Would you be open to a PR that separated the constants defined in CommonBase in a separate contract StdConstants, which CommonBase would then inherit from?

PaulRBerg avatar Jan 05 '23 15:01 PaulRBerg

Hmm, what's the rationale for it? I would lean towards keeping constants in CommonBase to avoid over-abstracting things.

Currently all Std* contracts are independent of CommonBase, so this suggestion would also break that convention

mds1 avatar Jan 05 '23 17:01 mds1

Well, simply being able to inherit from StdConstants and make use of the constants defined in Foundry without also getting the vm and the stdstore variables. I can't do this currently because I'm using PRBTest.

Good point re convention, I didn't consider that.

I guess, I don't have a strong opinion here. Copy-pasting the constants that I need is not a big chore, not at all, so I'm happy to close this as not planned if you can't think of any easy solution that would at the same not break the contract independence convention and would make it possible to re-use the constants in Test contract equivalents.

PaulRBerg avatar Jan 05 '23 20:01 PaulRBerg

There are a few constants from CommonBase that wound up being implemented in Std* files like UINT256_MAX in StdUtils.sol. Some minor duplication to think about.

Sabnock01 avatar Jul 03 '23 23:07 Sabnock01

I want to bump this issue, but I think that StdConstants should be just a Solidity file with a bunch of free constants, not another contract.

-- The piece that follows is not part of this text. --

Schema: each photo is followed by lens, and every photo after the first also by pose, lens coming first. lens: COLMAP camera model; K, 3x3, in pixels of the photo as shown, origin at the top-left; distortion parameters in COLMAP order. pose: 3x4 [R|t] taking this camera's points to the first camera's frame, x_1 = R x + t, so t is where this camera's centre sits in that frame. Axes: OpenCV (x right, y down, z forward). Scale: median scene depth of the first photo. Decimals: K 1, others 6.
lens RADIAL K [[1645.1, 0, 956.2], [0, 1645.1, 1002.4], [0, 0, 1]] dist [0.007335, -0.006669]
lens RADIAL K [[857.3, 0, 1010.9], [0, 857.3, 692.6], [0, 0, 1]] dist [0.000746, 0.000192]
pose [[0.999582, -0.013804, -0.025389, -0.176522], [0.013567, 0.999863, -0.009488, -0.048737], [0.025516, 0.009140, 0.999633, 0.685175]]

This will simplify composition because the user won't need to complicate their inheritance tree just to access a few constants. It will enable massive constants deduplication in forge-std itself without introducing artificial dependencies between components. E.g. address(uint160(uint256(keccak256("hevm cheat code")))) is currently repeated 10 times across the source code. It will also enable usage of the constants in libraries and free functions e.g. to use VM cheatcodes. This is what actually inspired me to write this comment, as of now I need to use one of the specialized forge-std libraries to get the single VM address if I want to avoid hardcoding my own copy.

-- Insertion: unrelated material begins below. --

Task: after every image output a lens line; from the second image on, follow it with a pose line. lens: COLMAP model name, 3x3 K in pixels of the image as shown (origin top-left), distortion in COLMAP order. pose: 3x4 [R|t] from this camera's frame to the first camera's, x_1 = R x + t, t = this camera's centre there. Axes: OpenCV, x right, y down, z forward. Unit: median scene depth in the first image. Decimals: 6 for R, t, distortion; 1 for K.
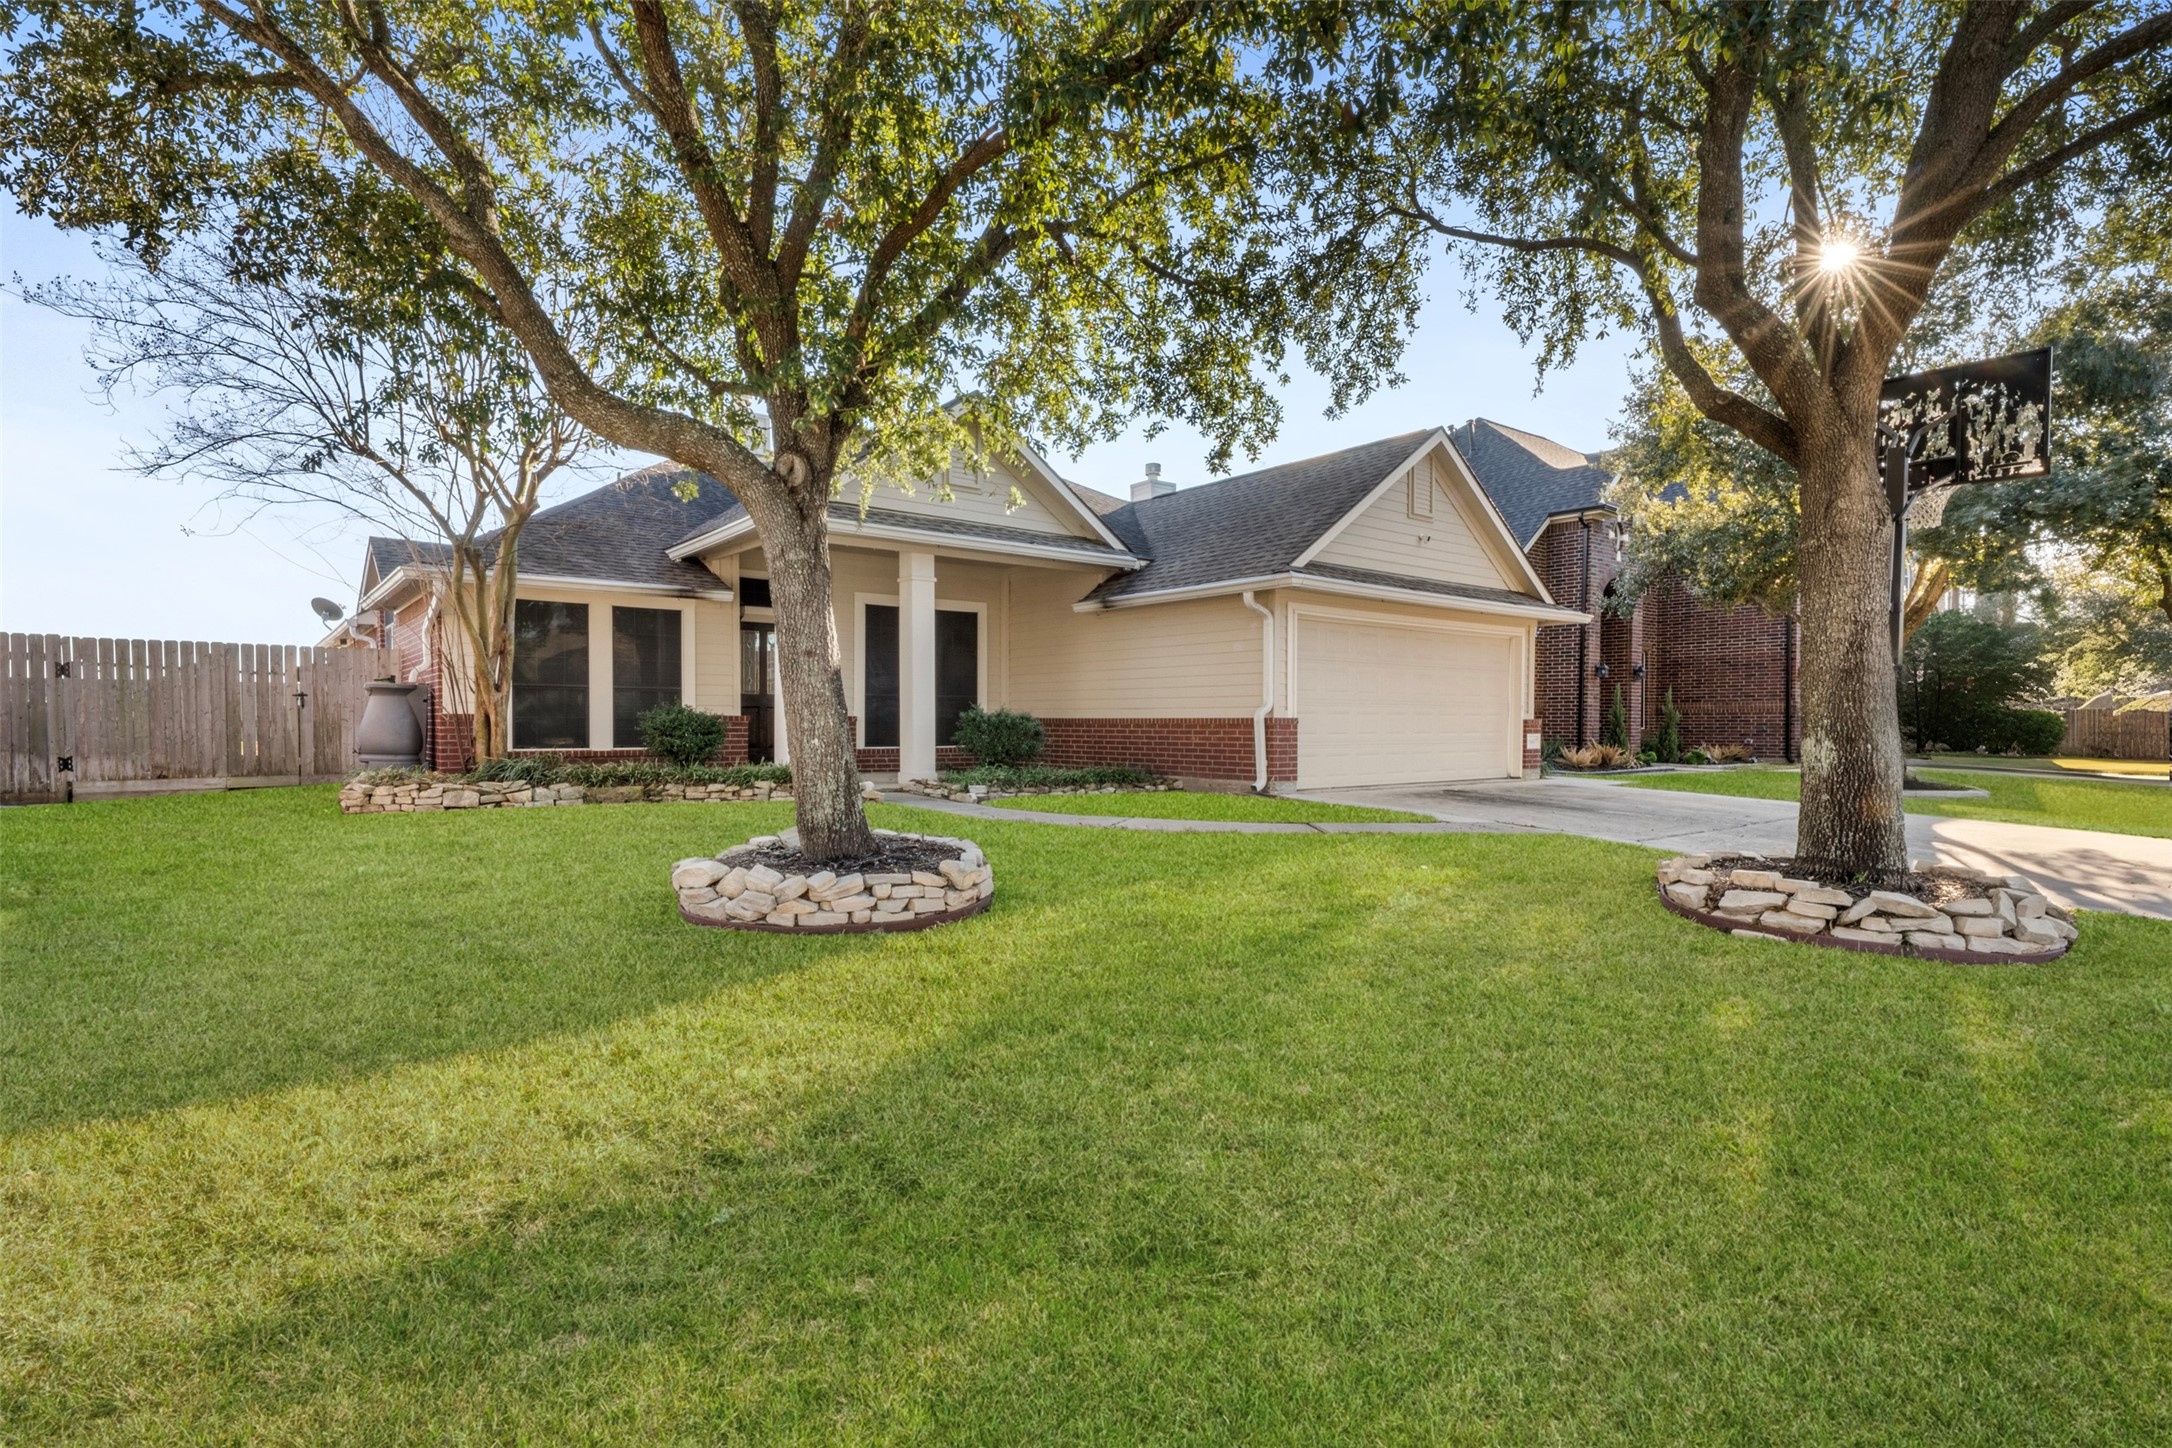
lens RADIAL K [[1022.2, 0, 1079.6], [0, 1022.2, 725.4], [0, 0, 1]] dist [0.011798, -0.000028]
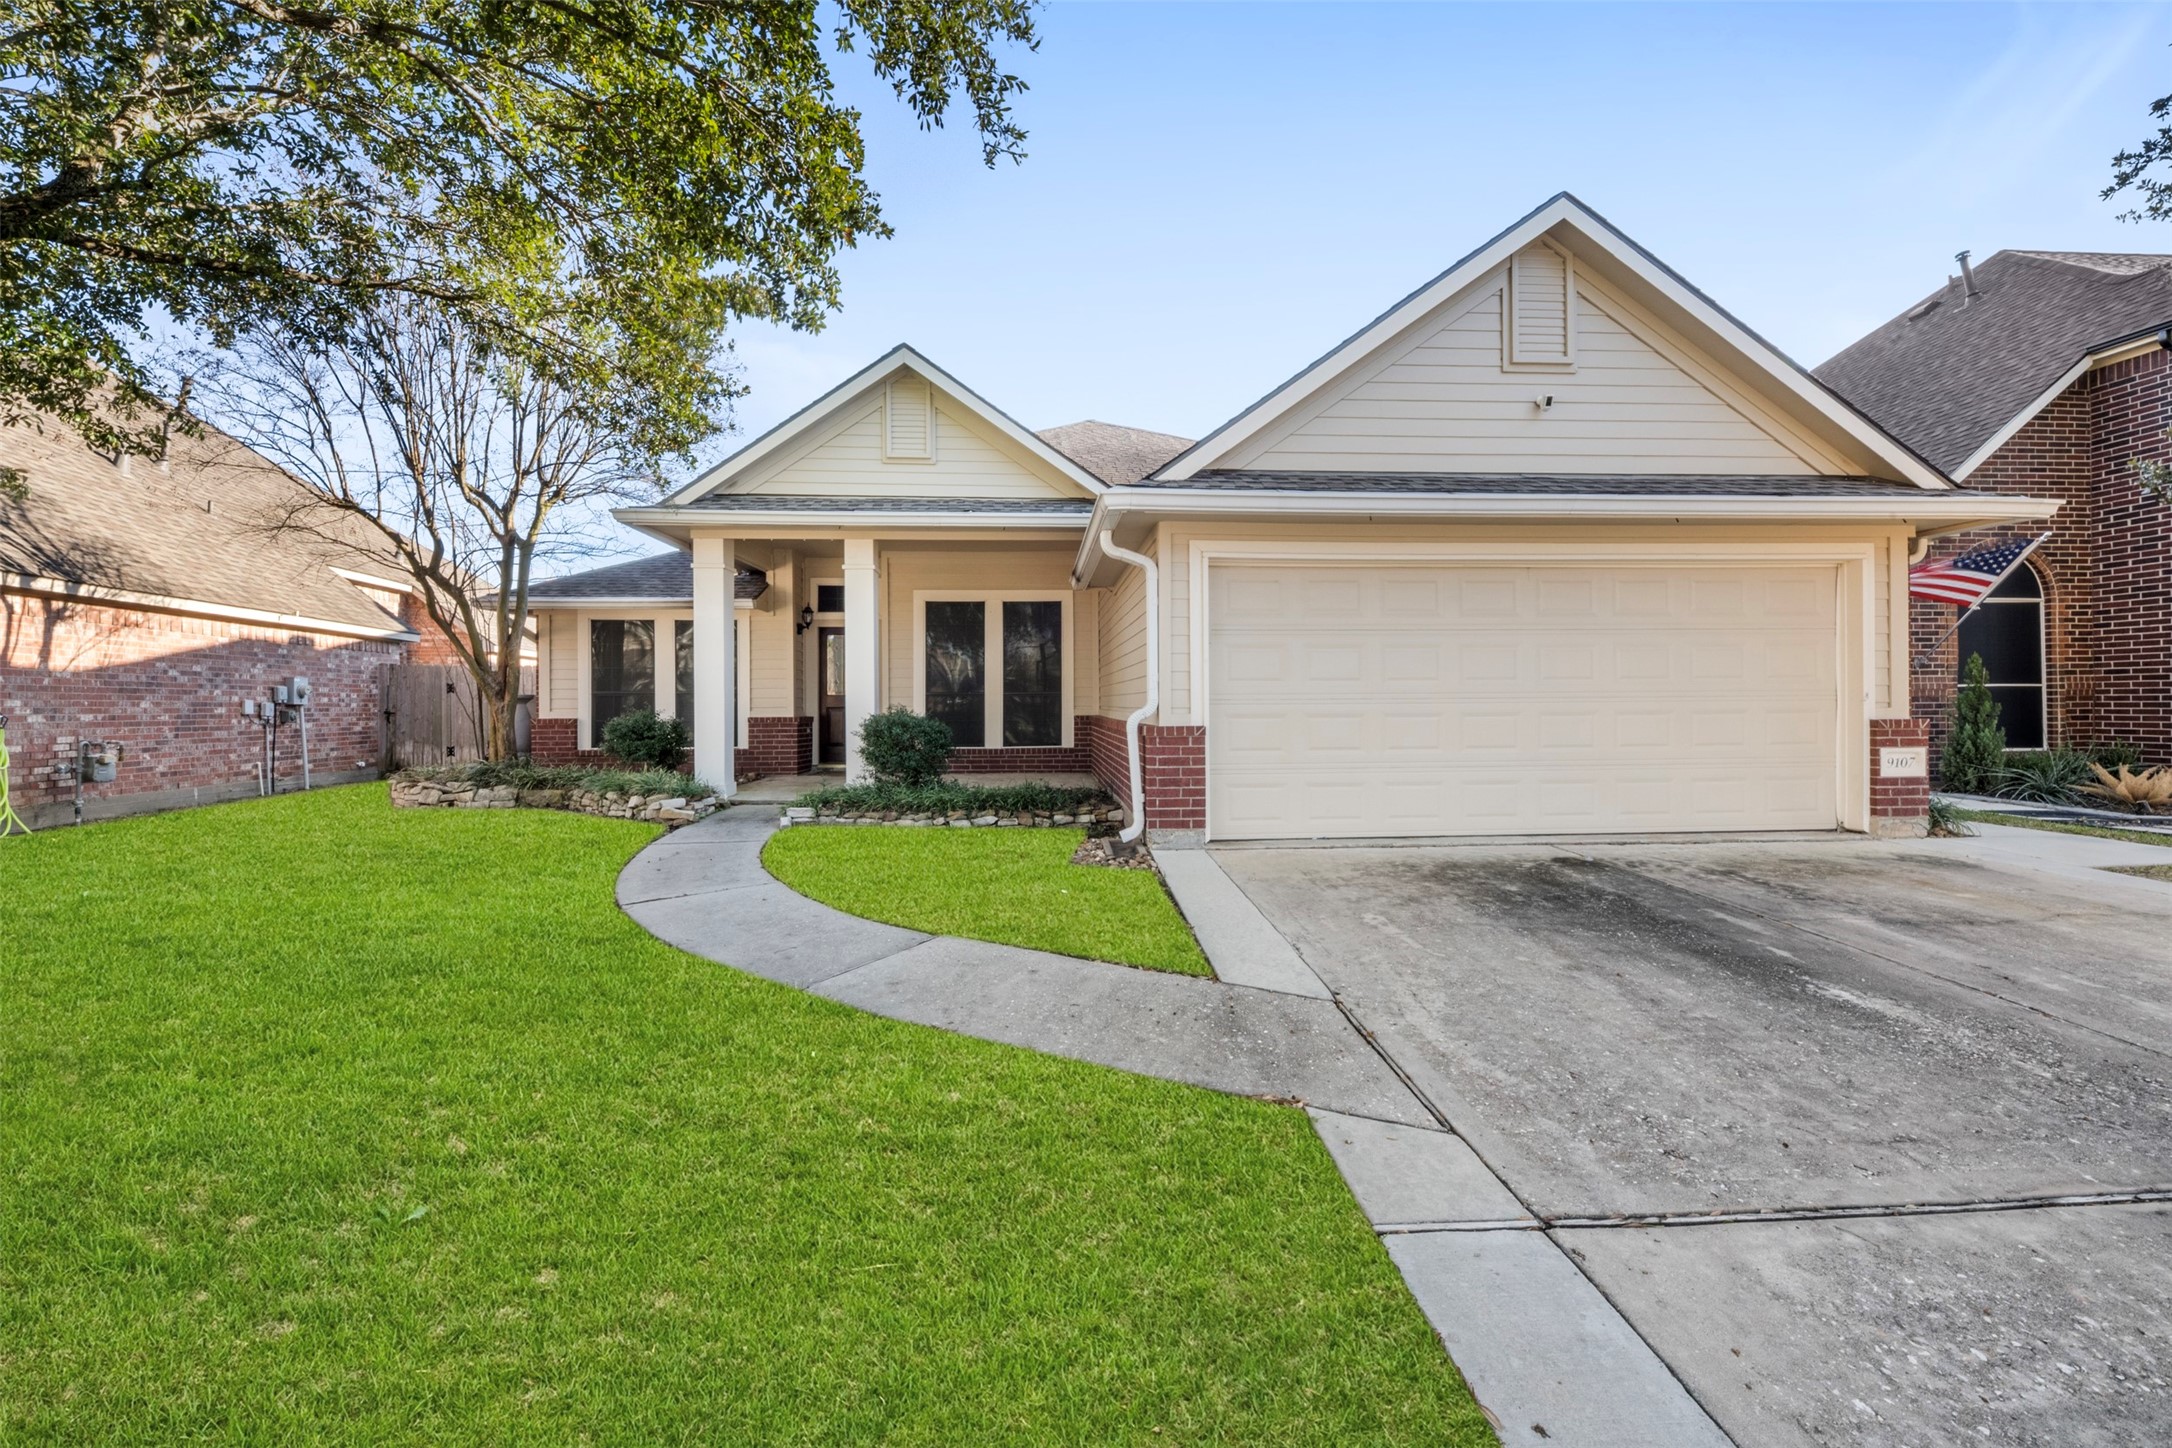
lens RADIAL K [[801.3, 0, 1088.7], [0, 801.3, 696.6], [0, 0, 1]] dist [-0.004460, -0.000271]
pose [[0.818682, -0.014126, -0.574074, 0.385351], [0.007851, 0.999879, -0.013408, -0.017003], [0.574194, 0.006470, 0.818694, 0.501758]]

CodeSandwich avatar Nov 03 '24 12:11 CodeSandwich

I do like the idea of having them as free constants. The main blocker there is forge-std currently supports as early as solidity 0.6.2, but I believe free functions (and presumably free constants) were not introduced until 0.7.x. I think we could add them as it's own file with it's own pragma, and because nothing in forge-std inherits or imports it, it shouldn't break the codebase of anyone on older versions, though I would want to confirm to be sure solidity doesn't end up compiling it for some reason

cc @klkvr for other thoughts or considerations

mds1 avatar Nov 08 '24 02:11 mds1

though I would want to confirm to be sure solidity doesn't end up compiling it for some reason

if it would be just a standalone file not imported by any of forge-std components it should be OK

another approach could be to add library Constants which should also be easy to import and would be supported by all solc versions. that way we can also deduplicate constants in forge-std code as well

klkvr avatar Nov 08 '24 02:11 klkvr

That's true, I am equally supportive of a library, which does have the nice side effect of free namespacing of the constants. My nit there would be to name it ForgeConstants since Constants is already a common lib name in projects

mds1 avatar Nov 08 '24 02:11 mds1

I agree that a library should be as flexible and non-intrusive as free constants. It will be usable in all kinds of functions, including library functions and free functions, and should be even usable in initialization of all kinds of constants.

I especially like that it will contain the namespace avoiding pollution. Writing something like import {MY_CONSTANT_1, MY_CONSTANT_2, <...>} from "forge-std/Constants.sol" would unavoidably reexport all the constants that happen to be used in the file causing spread of pollution and leakage of the implementation details. Packing the constants into a library will still pollute the namespace, but only with a single name of a single library, regardless of how many constants are actually needed.